The first country they visited on the five-day trip was the United Arab Emirates, which included a visit to the multilateral terrorism center. The second stop was Qatar, regarding air operations against ISIL. The Senators then made a two-day visit to Baghdad, including a "long meeting'' with the prime minister, Murphy said. The next stop was a Syrian refugee camp with 80,000 people.
"Every single political leader that we met with in the region was in favor of the Iran nuclear agreement,'' Murphy said, adding that the leaders believe the region is "safer with an agreement than without an agreement.''
"The Syrian crisis cannot be solved without Iran at the table,'' Murphy said.
At the Syrian refugee camp that he visited, Murphy said, the majority of the people there were children under the age of 18.
"That camp is a hellhole,'' Murphy said. "We have been warehousing Syrians there for years. They have absolutely given up hope. ... The United States has to do more.''
Overall, he said there are about 1.4 million refugees living in Jordan alone.

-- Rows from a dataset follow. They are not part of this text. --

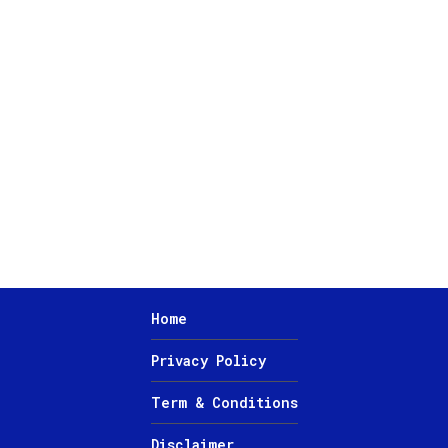
Home
Privacy Policy
Term & Conditions
Disclaimer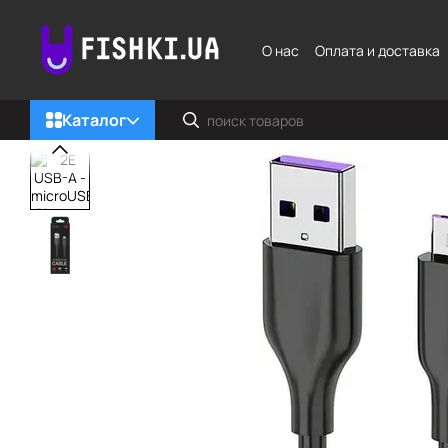
Перейти к основному контенту
О нас
Оплата и доставка
Каталог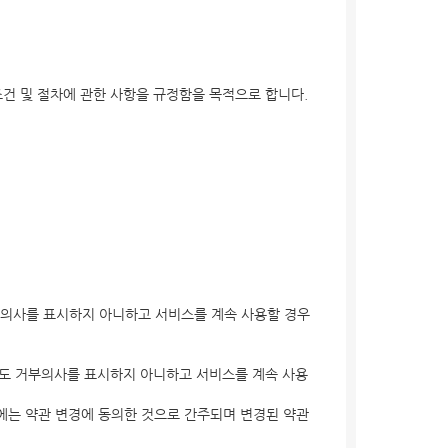
이용조건 및 절차에 관한 사항을 규정함을 목적으로 합니다.
거부의사를 표시하지 아니하고 서비스를 계속 사용할 경우
에도 거부의사를 표시하지 아니하고 서비스를 계속 사용
에는 약관 변경에 동의한 것으로 간주되며 변경된 약관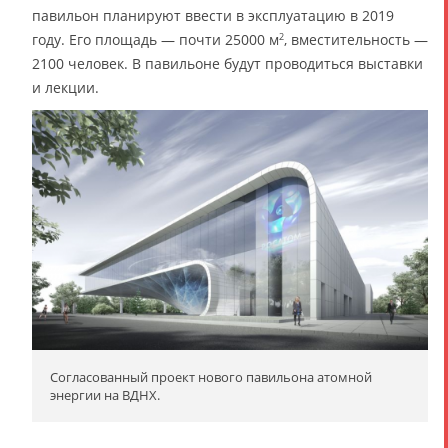
павильон планируют ввести в эксплуатацию в 2019
году. Его площадь — почти 25000 м
, вместительность —
2
2100 человек. В павильоне будут проводиться выставки
и лекции.
Согласованный проект нового павильона атомной
энергии на ВДНХ.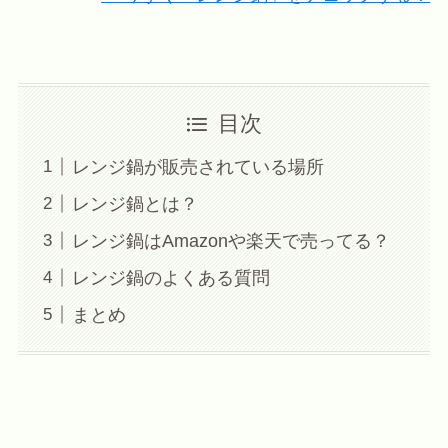
目次
レンジ鍋が販売されている場所
レンジ鍋とは？
レンジ鍋はAmazonや楽天で売ってる？
レンジ鍋のよくある質問
まとめ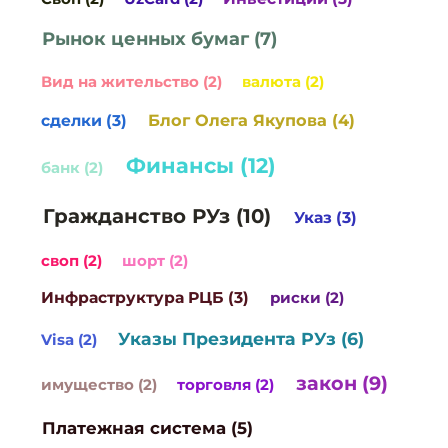
Рынок ценных бумаг (7)
Вид на жительство (2)
валюта (2)
Блог Олега Якупова (4)
сделки (3)
Финансы (12)
банк (2)
Гражданство РУз (10)
Указ (3)
своп (2)
шорт (2)
Инфраструктура РЦБ (3)
риски (2)
Указы Президента РУз (6)
Visa (2)
закон (9)
имущество (2)
торговля (2)
Платежная система (5)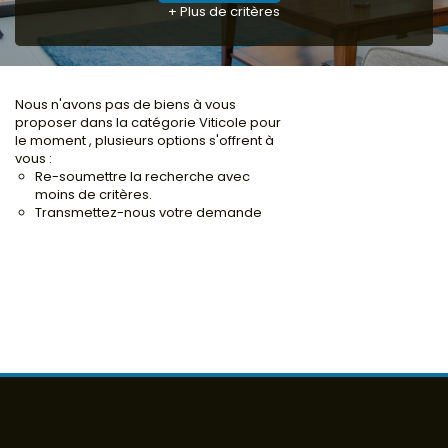
+ Plus de critères
Locaux commerciaux
Immeubles
L'agence
Nous n'avons pas de biens à vous
proposer dans la catégorie Viticole pour
le moment , plusieurs options s'offrent à
vous :
Re-soumettre la recherche avec
moins de critères.
Transmettez-nous votre demande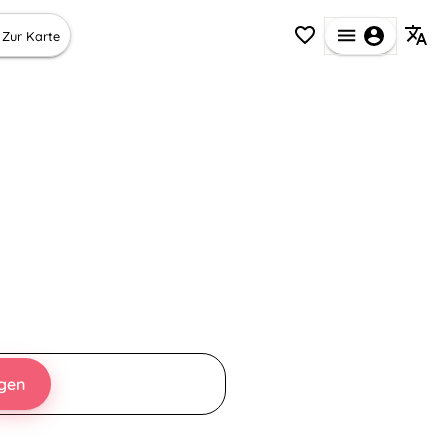
Zur Karte
egen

"The United States can step up and fully fund the World Food Program'' to feed Syrian refugees, Murphy said. "The majority of kids don't go to school'' at the refugee camp.
"When you walk through the streets of this camp - and calling them streets is charitable - you are literally surrounded by children,'' Murphy said. "There is some electricity, but it's usually only on for a few hours a day. There is no sewer system. ... The families are packed like sardines in tin structures, which are better than the tents they were in. ... These families have given up hope, which is why they are going back to Syria. They shake their heads and wonder what the United States is doing. ... These millions of refugees are going to remember'' the lack of action taken by the United States.
Based on the conditions, some of the refugees will be dead in the next several years, he said.
"We can't be an honest broker between the multifaceted sides of the conflict if the United States doesn't have an answer'' to the problems in Syria, Murphy said. "They believe the Iraq War lit the flame that led to this humanitarian crisis in Syria.''
On Monday, Murphy had about 250 people at his house for a Labor Day picnic, where he said that Connecticut residents want the United States to do more in the Middle East to solve the refugee crisis.
"We saw first hand how fragile and tenuous'' the political realities are in Baghdad, he said.
"We got several briefings on the train-and-equip program'' inside Syria, he said, adding that certain information that he learned was classified and could not be discussed. "This is a program that was doomed to failure from the start'' in fighting ISIS instead of Syrian leader Assad.